Dos Sermões de São Gregório de Nazianzo, bispo
(Oratio 14, De pauperum amore, 23-25: PG 35, 887-890) (Sec. IV)
Reconhece de onde te vem a existência, a respiração, a inteligência, a sabedoria e, acima de tudo, o conhecimento de Deus, a esperança do reino dos Céus e a contemplação da glória que, no tempo presente, é ainda imperfeita, como num espelho e em enigma, mas que há-de ser um dia mais plena e mais pura; reconhece de onde te vem a graça de seres filho de Deus, herdeiro com Cristo, e, para falar com maior ousadia, de teres sido elevado à condição divina. De onde e de quem te veio tudo isto?
Ou então – para falar de coisas menos importantes e que podemos ver com os nossos olhos – de quem te vem a felicidade de poder contemplar a beleza dos céus, o curso do sol, a órbita da lua, o número imenso das estrelas e a ordem harmoniosa que se manifesta no firmamento como numa lira?
Quem te dá a chuva, a fertilidade dos campos, os alimentos, as artes, as casas, as leis, a sociedade, a vida tranquila e civilizada, a amizade e a alegria da vida familiar?
A quem deves o poder dispor dos animais, os domésticos para teu serviço e os outros para teu alimento’?
Quem te constituiu senhor e rei de todas as coisas que há sobre a face da terra?
E, porque não é possível enumerar uma por uma todas as coisas, pergunto finalmente: quem deu ao homem tudo aquilo que o faz superior a todos os outros seres vivos?
Porventura, não foi Deus?
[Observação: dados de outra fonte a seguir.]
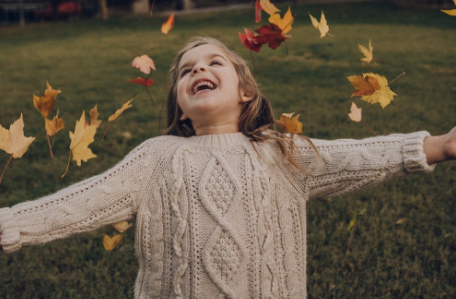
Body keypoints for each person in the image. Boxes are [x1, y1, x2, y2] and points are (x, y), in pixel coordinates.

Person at [0, 36, 454, 299]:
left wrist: (435, 146)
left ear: (245, 93)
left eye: (214, 62)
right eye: (186, 70)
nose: (200, 68)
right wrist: (10, 222)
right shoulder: (158, 157)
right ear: (179, 107)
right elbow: (83, 202)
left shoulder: (279, 152)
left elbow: (356, 155)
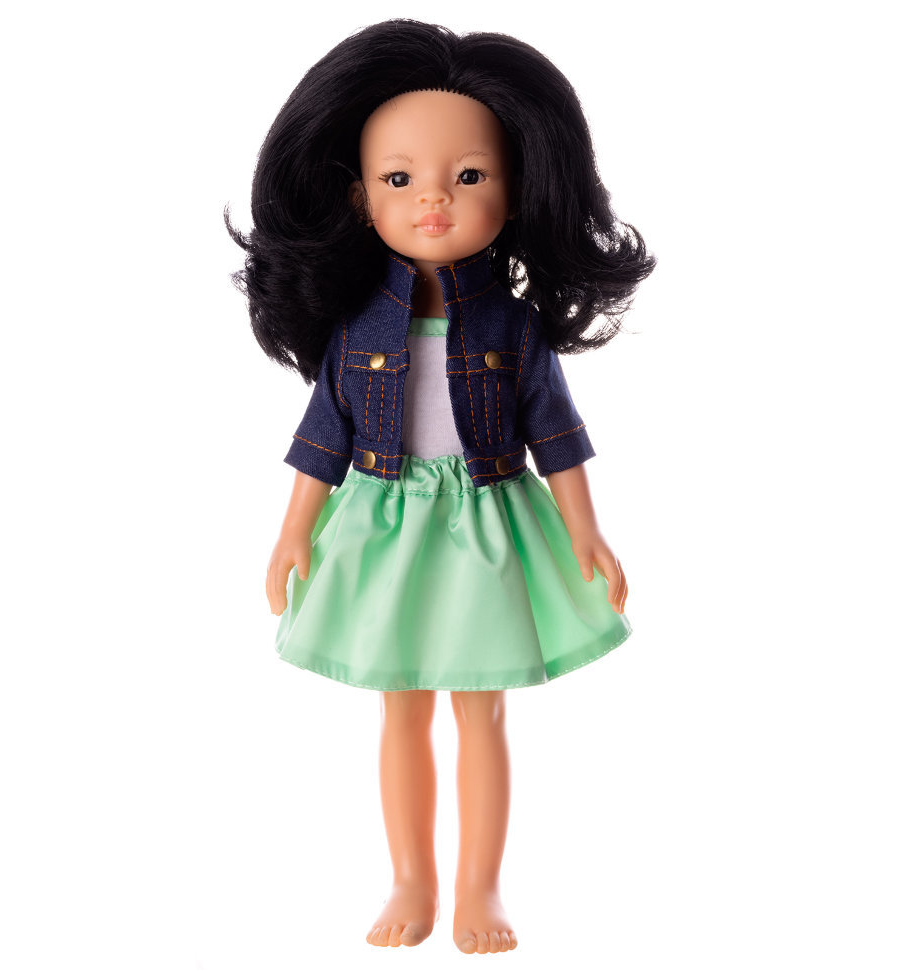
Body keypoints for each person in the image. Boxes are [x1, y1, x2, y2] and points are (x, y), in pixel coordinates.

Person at [228, 19, 654, 954]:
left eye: (468, 175)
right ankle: (411, 878)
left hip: (488, 522)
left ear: (517, 188)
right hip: (383, 521)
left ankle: (480, 888)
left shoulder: (515, 328)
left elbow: (557, 434)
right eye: (398, 179)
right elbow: (323, 436)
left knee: (481, 707)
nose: (432, 199)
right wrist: (294, 529)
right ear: (357, 197)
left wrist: (587, 530)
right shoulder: (354, 329)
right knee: (402, 705)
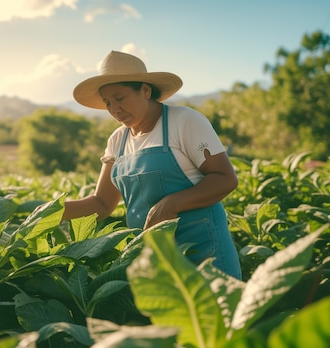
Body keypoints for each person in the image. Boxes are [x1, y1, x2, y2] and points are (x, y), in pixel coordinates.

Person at [63, 51, 242, 279]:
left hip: (204, 253)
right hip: (154, 259)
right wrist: (50, 211)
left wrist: (172, 203)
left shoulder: (184, 121)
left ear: (145, 90)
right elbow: (101, 204)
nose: (114, 109)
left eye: (120, 98)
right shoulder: (118, 140)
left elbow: (225, 178)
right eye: (108, 103)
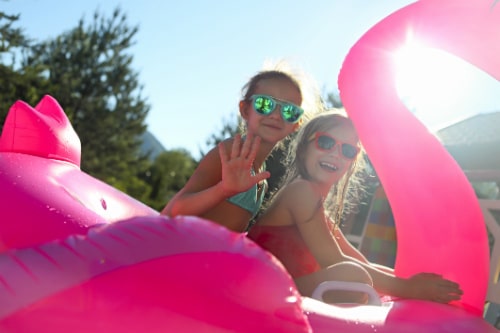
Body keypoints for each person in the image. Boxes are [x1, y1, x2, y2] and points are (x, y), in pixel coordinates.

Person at [247, 110, 463, 304]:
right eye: (326, 142)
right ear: (304, 148)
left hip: (283, 285)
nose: (335, 154)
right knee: (353, 277)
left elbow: (359, 260)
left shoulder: (317, 209)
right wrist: (408, 288)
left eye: (348, 150)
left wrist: (409, 280)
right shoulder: (301, 191)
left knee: (364, 272)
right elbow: (333, 260)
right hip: (261, 288)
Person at [161, 63, 318, 232]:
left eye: (289, 111)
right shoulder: (230, 153)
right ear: (245, 110)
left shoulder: (261, 180)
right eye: (264, 104)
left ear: (296, 124)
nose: (275, 115)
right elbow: (178, 208)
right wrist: (224, 190)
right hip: (172, 248)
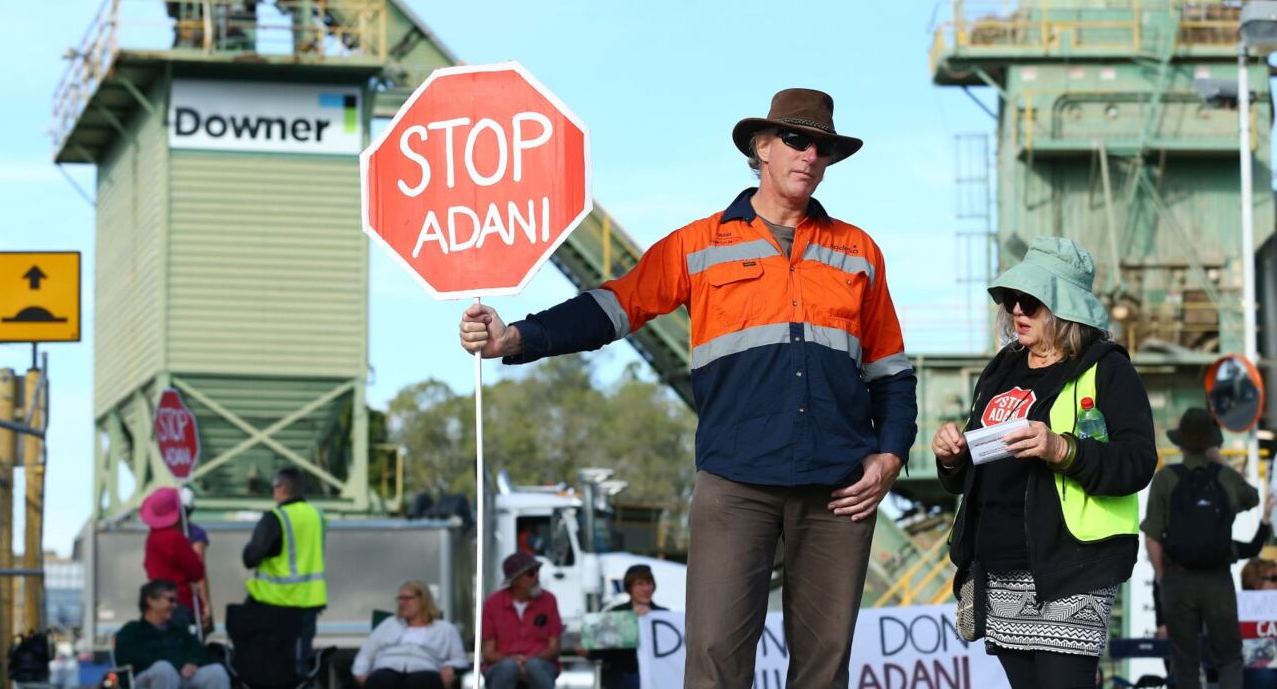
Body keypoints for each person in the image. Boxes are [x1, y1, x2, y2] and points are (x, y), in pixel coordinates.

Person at [460, 88, 918, 688]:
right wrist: (514, 339)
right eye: (796, 140)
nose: (810, 155)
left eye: (823, 147)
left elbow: (892, 374)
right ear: (761, 147)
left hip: (837, 490)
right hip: (736, 483)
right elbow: (613, 308)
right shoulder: (700, 245)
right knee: (713, 664)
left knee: (824, 670)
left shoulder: (858, 251)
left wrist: (889, 457)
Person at [931, 237, 1157, 689]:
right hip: (1001, 567)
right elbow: (972, 473)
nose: (1017, 310)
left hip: (1071, 567)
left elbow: (1137, 462)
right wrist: (953, 458)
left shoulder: (1108, 369)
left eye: (1031, 301)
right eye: (1013, 299)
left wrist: (1062, 450)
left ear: (1062, 307)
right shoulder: (1001, 368)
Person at [1143, 407, 1263, 689]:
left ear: (1181, 443)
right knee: (1229, 657)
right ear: (1211, 441)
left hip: (1177, 579)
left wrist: (1163, 578)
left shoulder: (1165, 479)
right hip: (1218, 579)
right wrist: (1219, 461)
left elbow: (1152, 536)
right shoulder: (1225, 478)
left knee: (1185, 661)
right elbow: (1252, 498)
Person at [241, 466, 327, 675]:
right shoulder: (317, 516)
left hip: (277, 603)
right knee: (300, 665)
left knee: (270, 667)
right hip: (309, 601)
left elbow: (251, 558)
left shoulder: (276, 517)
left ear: (281, 488)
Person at [352, 580, 468, 689]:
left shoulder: (444, 629)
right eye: (400, 599)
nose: (402, 603)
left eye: (407, 598)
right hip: (387, 668)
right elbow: (366, 653)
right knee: (381, 680)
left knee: (421, 682)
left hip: (425, 669)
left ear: (423, 600)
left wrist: (450, 667)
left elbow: (460, 659)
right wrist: (360, 674)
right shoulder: (389, 624)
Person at [114, 579, 229, 689]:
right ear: (151, 601)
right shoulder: (132, 630)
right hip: (145, 681)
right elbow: (127, 663)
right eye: (170, 600)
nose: (175, 605)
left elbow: (199, 652)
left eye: (176, 601)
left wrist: (192, 663)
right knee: (163, 669)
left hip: (179, 678)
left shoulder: (178, 630)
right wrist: (176, 664)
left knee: (216, 672)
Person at [481, 552, 563, 689]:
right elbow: (488, 653)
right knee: (508, 668)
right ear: (515, 580)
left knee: (534, 667)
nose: (537, 576)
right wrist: (513, 662)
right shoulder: (492, 603)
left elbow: (554, 648)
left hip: (540, 665)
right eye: (531, 573)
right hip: (503, 667)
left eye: (538, 570)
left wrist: (528, 661)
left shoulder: (549, 600)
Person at [140, 487, 207, 631]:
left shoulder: (152, 538)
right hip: (178, 603)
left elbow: (147, 565)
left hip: (155, 603)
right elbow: (197, 572)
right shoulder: (176, 539)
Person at [597, 564, 667, 689]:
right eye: (639, 584)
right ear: (629, 587)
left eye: (649, 583)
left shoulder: (664, 614)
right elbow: (601, 650)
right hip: (622, 679)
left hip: (657, 678)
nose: (646, 588)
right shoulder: (615, 614)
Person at [179, 487, 214, 637]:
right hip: (187, 601)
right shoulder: (195, 534)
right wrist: (206, 604)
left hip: (161, 601)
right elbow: (198, 572)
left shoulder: (159, 536)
Pois bem. Agora, o que Ele te pede em compensação por tudo, e acima de tudo, é o teu amor. Depois de tantos benefícios recebidos e de tantos outros que esperamos ainda, não teremos vergonha de Lhe negar a única retribuição que pede, o amor para com Ele e para com o próximo? Se Ele, que é Deus e Senhor, não Se envergonha de ser
chamado nosso Pai, ousaremos nós fechar o coração aos nossos irmãos?
Não, meus irmãos e amigos, não sejamos maus administradores dos bens que a misericórdia divina nos concedeu, se não queremos merecer a repreensão de Pedro: Tende vergonha, vós que vos apoderais do que não é vosso; imitai a bondade de Deus, e assim ninguém será pobre.
Não nos preocupemos em acumular e conservar riquezas, enquanto outros sofrem necessidade, para não merecermos aquelas duras e ameaçadoras palavras do profeta Amós: Escutai, vós que dizeis: «Quando passará a lua nova para vendermos o trigo, e o sábado para abrirmos os celeiros?».
Imitemos aquela suprema e primordial lei de Deus, que faz chover sobre justos e pecadores e faz nascer o sol igualmente para todos; que oferece a todos os animais terrestres os campos, as fontes, os rios e as florestas; que dá às aves a amplidão dos céus e aos animais aquáticos a vastidão das águas; que proporciona a todos liberalmente os meios necessários para a sua subsistência, sem restrições, sem condições, sem fronteiras; que tudo põe em comum à disposição de todos eles, com abundância e generosidade, sem que nada lhes falte. Assim procede Deus para com as suas criaturas, a fim de conceder a cada um os bens de que necessita segundo a sua natureza e dignidade, e manifestar a todos a magnificência da sua bondade.